Well, there’s some debate about it, but I think it is. It’s a ripping yarn, it’s just so exciting. I first read it when I was about ten, and I’ve re-read it periodically since and it combines two of the things that I love most. It’s a great thriller, but it’s also brilliant about sailing. And it was written tremendously early – it was published in 1903. He really invented a new way of writing about international affairs.

“I don’t think we’d have had James Bond in quite the same way if we hadn’t had Carruthers first.”

It was incredibly influential. It had a profound political effect because it pointed up the fears about Britain being unprepared for war with Germany. The essential plot is about a man who stumbles across a German plan to invade Britain and it woke up a generation to the fears of German militarism. It’s terrifically old-fashioned in lots of ways: the main character is called Carruthers. I sometimes wonder what happened to those people called Carruthers, Cholmondeley and Montague with their long moustaches, who fought the good fight. I suspect the answer is they didn’t breed very much.

And they died in the First World War.

Yes, and those who were left died in the Second World War. But it combines derring-do, open air and a kind of lovely, thumping sense of duty that is very British as well. It sets the tone for an awful lot of what follows. I don’t think we’d have had James Bond in quite the same way if we hadn’t had Carruthers first.

OK, finally we have Ian Fleming’s Casino Royale, then. Why that one?

I think it’s the best of them, and it’s wonderful because it reveals what I think is the essential Bond. The film Bond is very, very different from the character that Ian Fleming invented. The real character was unknowable. There’s something rather creepy and peculiar about the original James Bond and you get that in buckets in Casino Royale. He’s a tough man and he’s absolutely ruthless. He’s a rather distant character and when Vesper commits suicide at the end, he feels nothing. He says: ‘The bitch is dead.’

“There’s something rather creepy and peculiar about the original James Bond and you get that in buckets in Casino Royale. He’s a tough man and he’s absolutely ruthless. ”

It was 1953 and it was very remarkable for the time, because Bond was so cruel. He’s horribly tortured in the book and there are some very grim moments in it. But I also think it’s Fleming’s best writing. It wings along – it’s very hard to stop reading. It’s also brilliant at place. He manages to summon up the smoky stench of a casino in a way that no one else has ever managed to do. And it was incredibly glamorous. Here was Britain emerging from the depredations of war in a time of great austerity and here was a character on an apparently limitless expense account, having guilt-free sex and ordering dry martinis in the most glamorous places. It was a wonderful bit of escapism for the time. It’s a tour de force and by far his best novel.

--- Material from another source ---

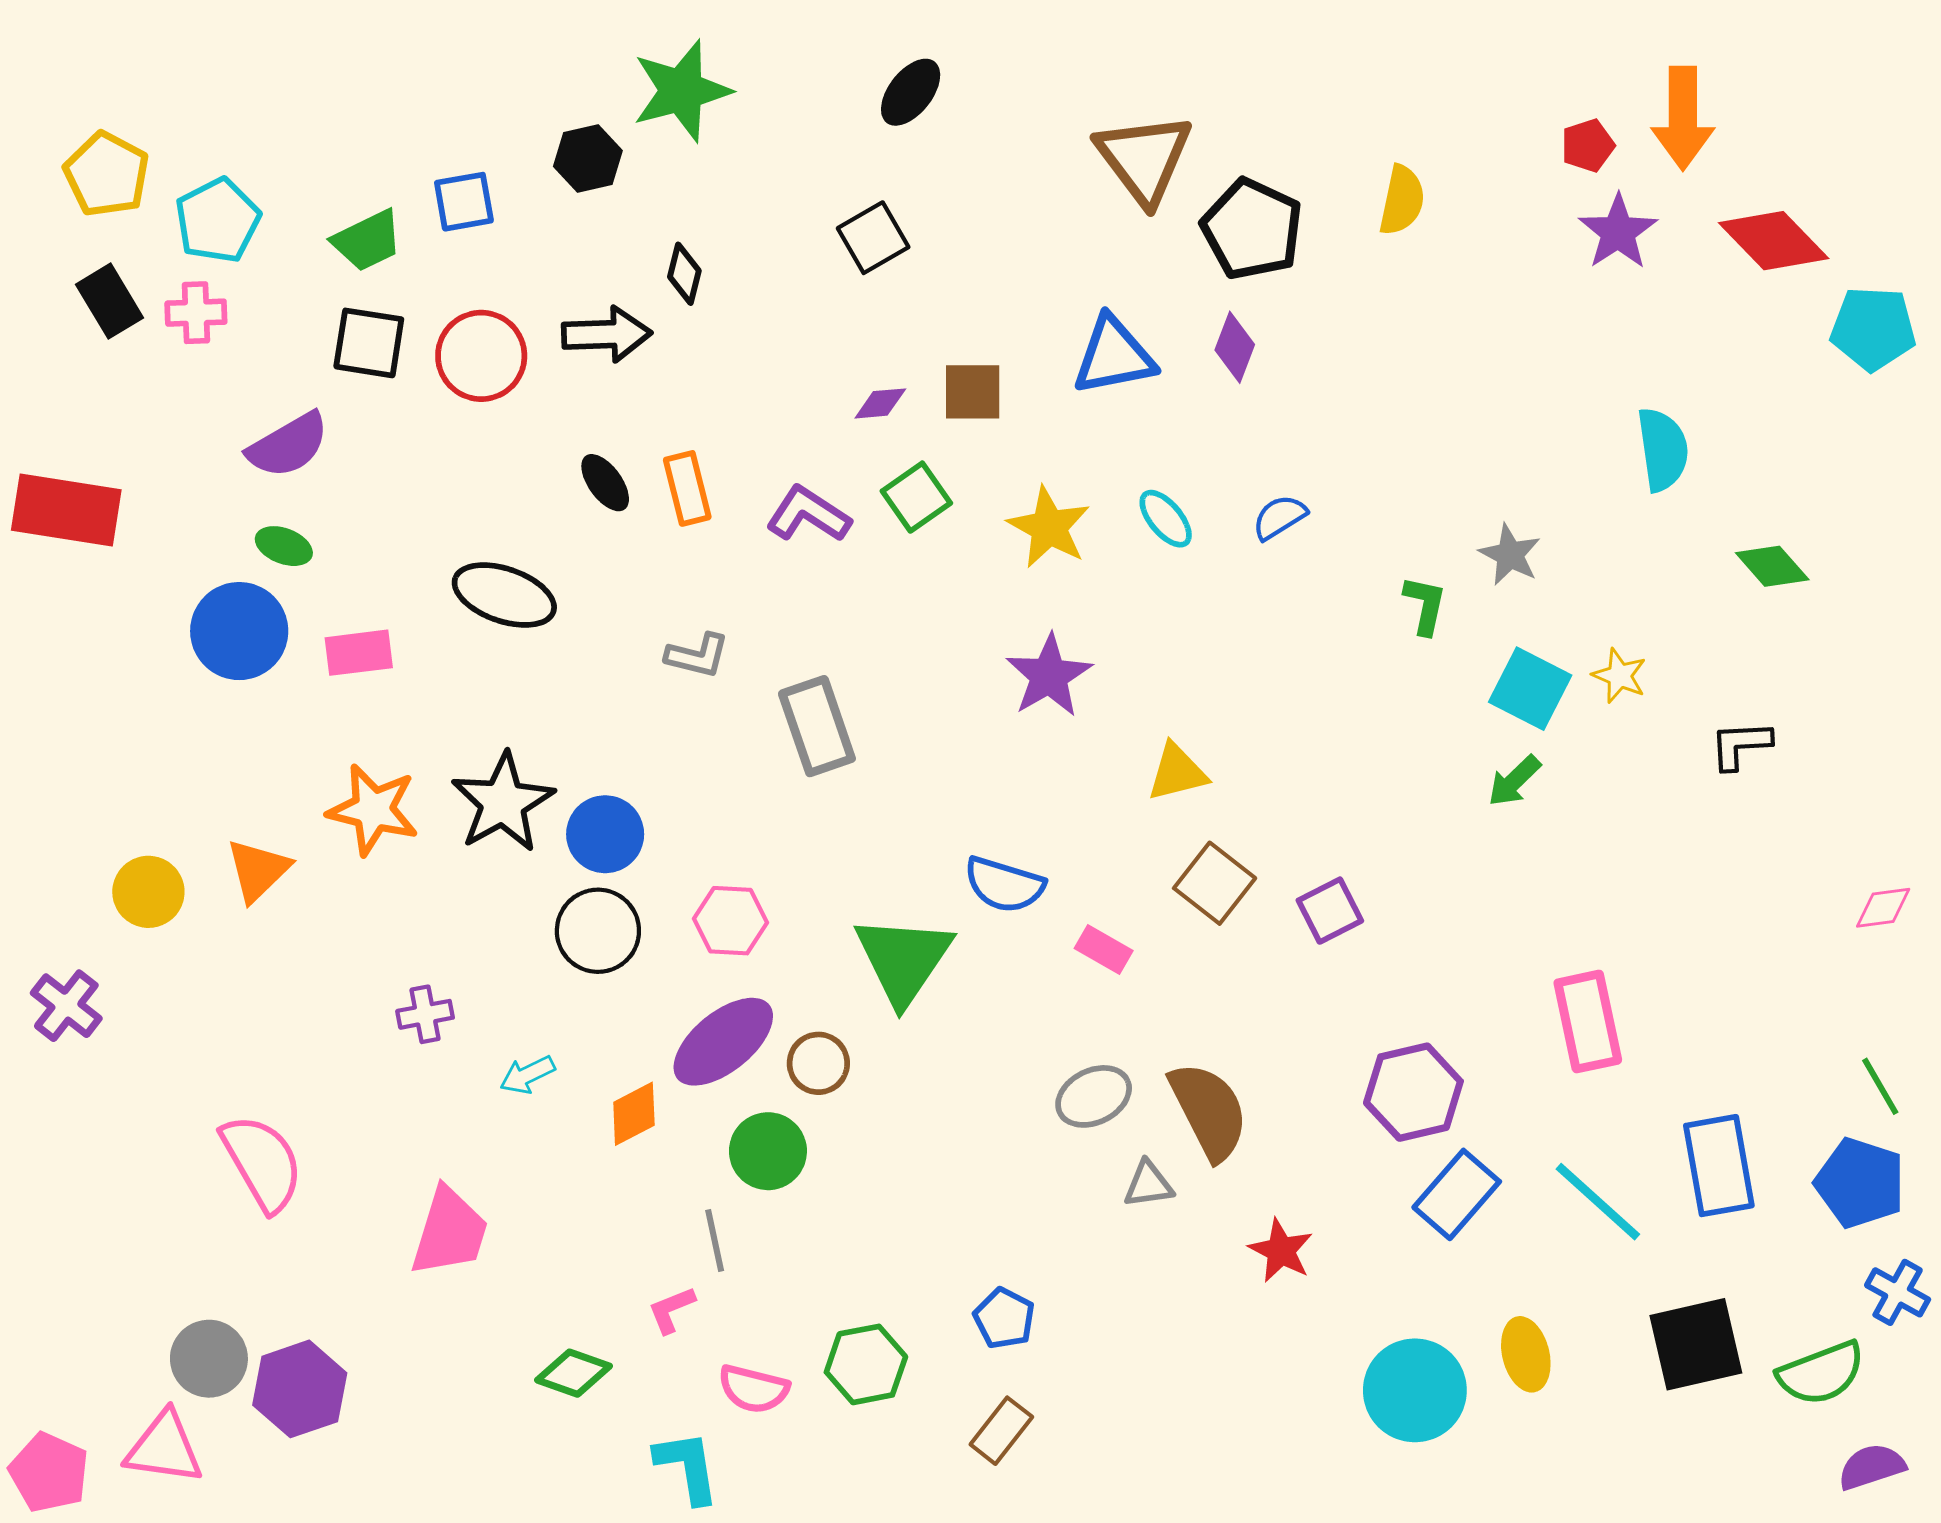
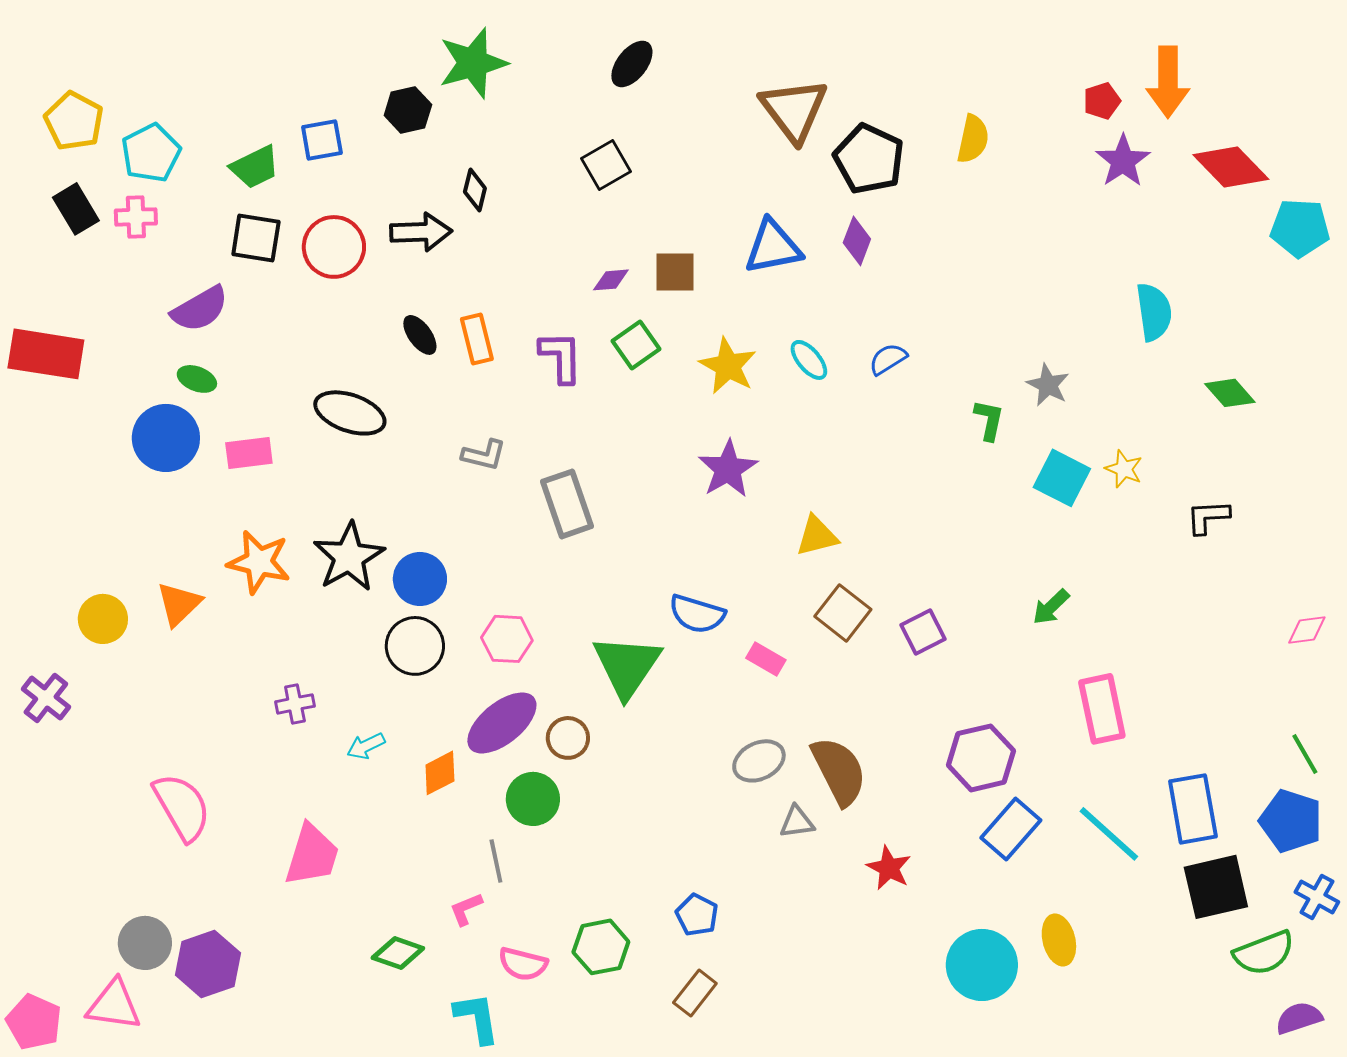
purple L-shape: (808, 514) -> (561, 357), turned 56
green arrow: (1514, 781) -> (1051, 607), moved
black square: (1696, 1344) -> (1216, 887), moved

Now all these books are about British spies. Is there an equivalent catalogue of great American spy books?

I don’t think the Americans do it nearly as well as we do. Yes, there are lots, but they’re all fairly derivative and I don’t think they have the same psychological depth. The British are particularly good not just at spying but at writing about spying. I think it’s to do with the natural theatricality of the British character and also a public-school system that for many generations encouraged a covering-up of what you really felt and thought. Hidden homosexuality, hidden feelings about loneliness. The British class system encouraged a certain amount of subterfuge.

I think there’s an imaginative flair too. If you look at Iraq and Afghanistan, most of the more elaborate ruses that have been pulled off are British. Nobody does it better.